Reputation: 5606
I'm new to Ruby and am trying to figure out why the following doesn't work as expected:
2.2.1 :010 > user_date = Date.today
=> Sun, 31 May 2015
2.2.1 :011 > user_date.today?
=> false
I'm using the Rails console and the commands are executed one after the other (with maybe a second between executions). I'm sure there is nuance that I'm not understanding, but shouldn't the second command return true instead of false? If not, why? Thanks in advance!
Edit #1 - Additional information requested by Arup
2.2.1 :013 > puts user_date.method(:today?).owner
DateAndTime::Calculations
=> nil
Edit #2 - So I had a hunch. I'm on US Eastern time and it was coming up to midnight when I ran into the original issue. I waited for the turn of midnight, and now the following works.

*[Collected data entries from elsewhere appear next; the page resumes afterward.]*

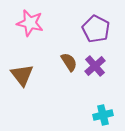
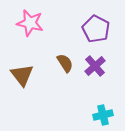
brown semicircle: moved 4 px left, 1 px down
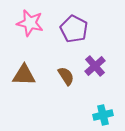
purple pentagon: moved 22 px left
brown semicircle: moved 1 px right, 13 px down
brown triangle: moved 2 px right; rotated 50 degrees counterclockwise
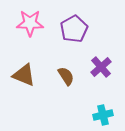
pink star: rotated 12 degrees counterclockwise
purple pentagon: rotated 16 degrees clockwise
purple cross: moved 6 px right, 1 px down
brown triangle: rotated 20 degrees clockwise
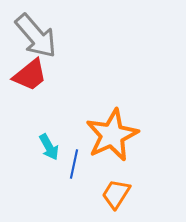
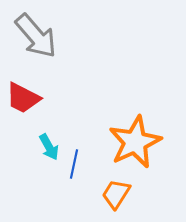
red trapezoid: moved 7 px left, 23 px down; rotated 66 degrees clockwise
orange star: moved 23 px right, 7 px down
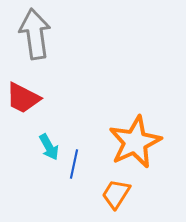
gray arrow: moved 1 px left, 2 px up; rotated 147 degrees counterclockwise
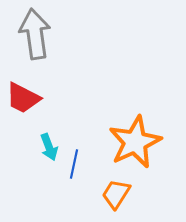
cyan arrow: rotated 8 degrees clockwise
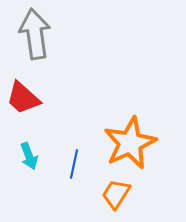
red trapezoid: rotated 15 degrees clockwise
orange star: moved 5 px left, 1 px down
cyan arrow: moved 20 px left, 9 px down
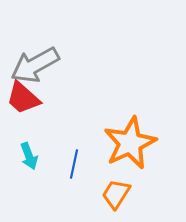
gray arrow: moved 31 px down; rotated 111 degrees counterclockwise
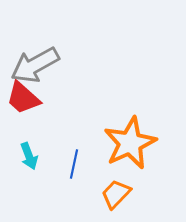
orange trapezoid: rotated 12 degrees clockwise
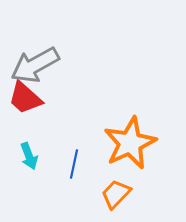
red trapezoid: moved 2 px right
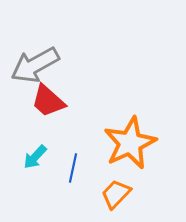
red trapezoid: moved 23 px right, 3 px down
cyan arrow: moved 6 px right, 1 px down; rotated 64 degrees clockwise
blue line: moved 1 px left, 4 px down
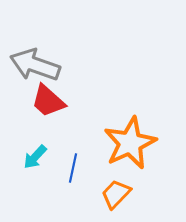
gray arrow: rotated 48 degrees clockwise
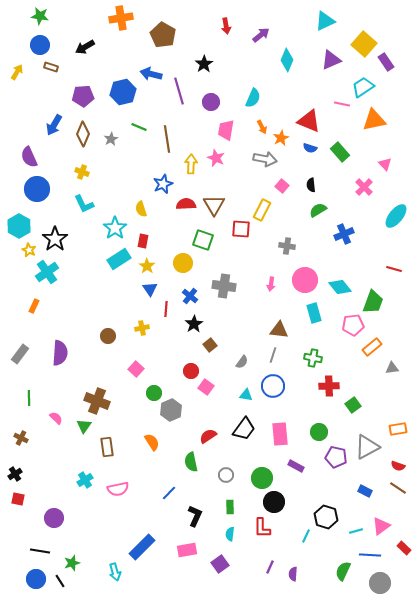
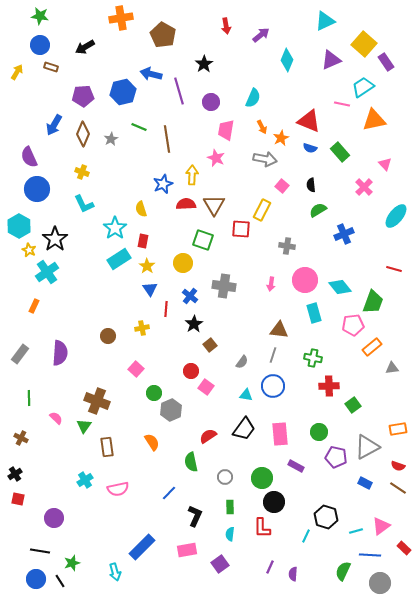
yellow arrow at (191, 164): moved 1 px right, 11 px down
gray circle at (226, 475): moved 1 px left, 2 px down
blue rectangle at (365, 491): moved 8 px up
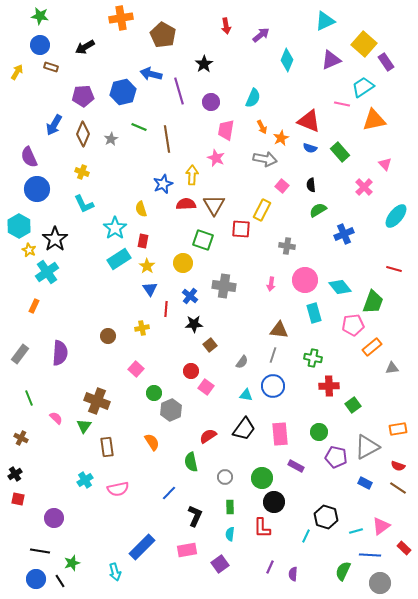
black star at (194, 324): rotated 30 degrees clockwise
green line at (29, 398): rotated 21 degrees counterclockwise
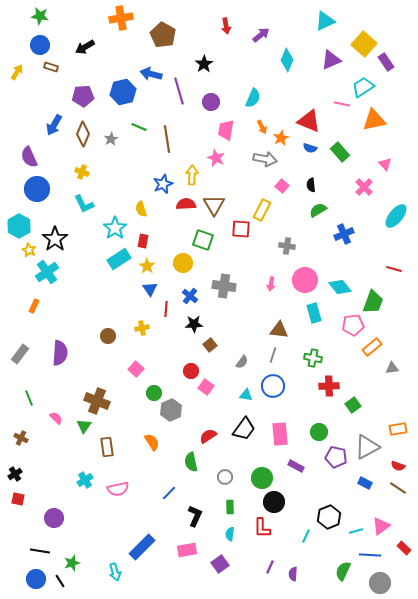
black hexagon at (326, 517): moved 3 px right; rotated 20 degrees clockwise
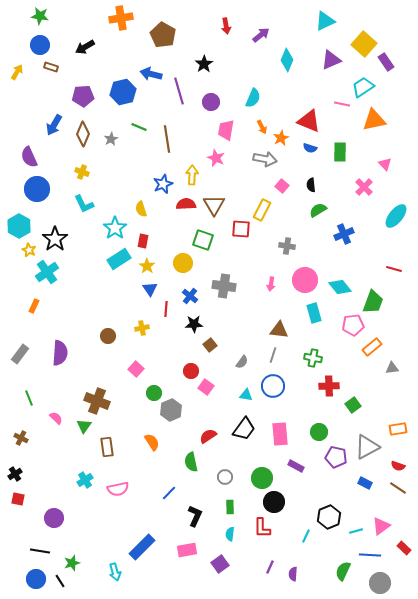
green rectangle at (340, 152): rotated 42 degrees clockwise
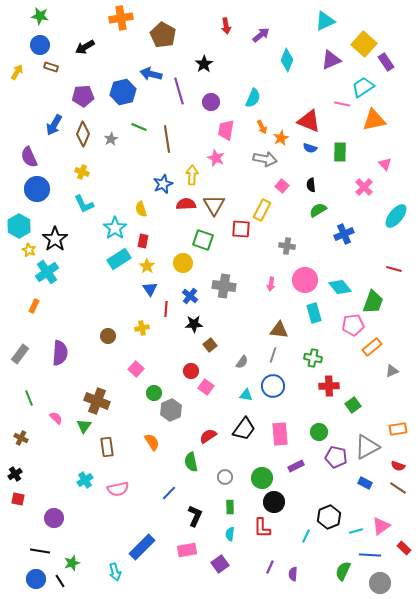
gray triangle at (392, 368): moved 3 px down; rotated 16 degrees counterclockwise
purple rectangle at (296, 466): rotated 56 degrees counterclockwise
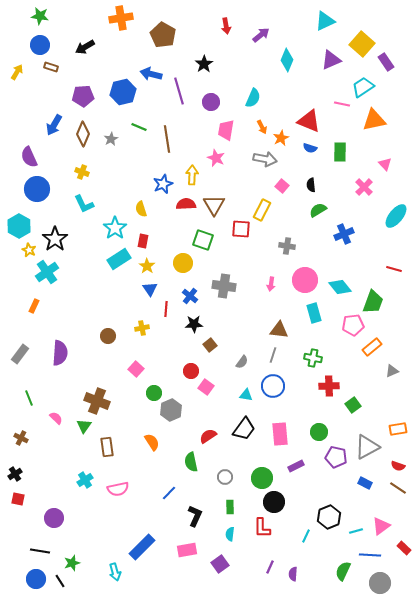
yellow square at (364, 44): moved 2 px left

2.2.1 :004 > user_date = Date.today
=> Mon, 01 Jun 2015
2.2.1 :005 > user_date.today?
=> true
Upvotes: 4
Views: 162
Reputation: 3870
Date.today
belongs to core Ruby while today?
belongs to Rails.
Under the hood, today?
calls Date.current
(Rails as well) instead of Date.today
.
Going a bit further, we find that Date.current
takes the current Rails time zone into account if one is configured. That should be the source of your mismatch.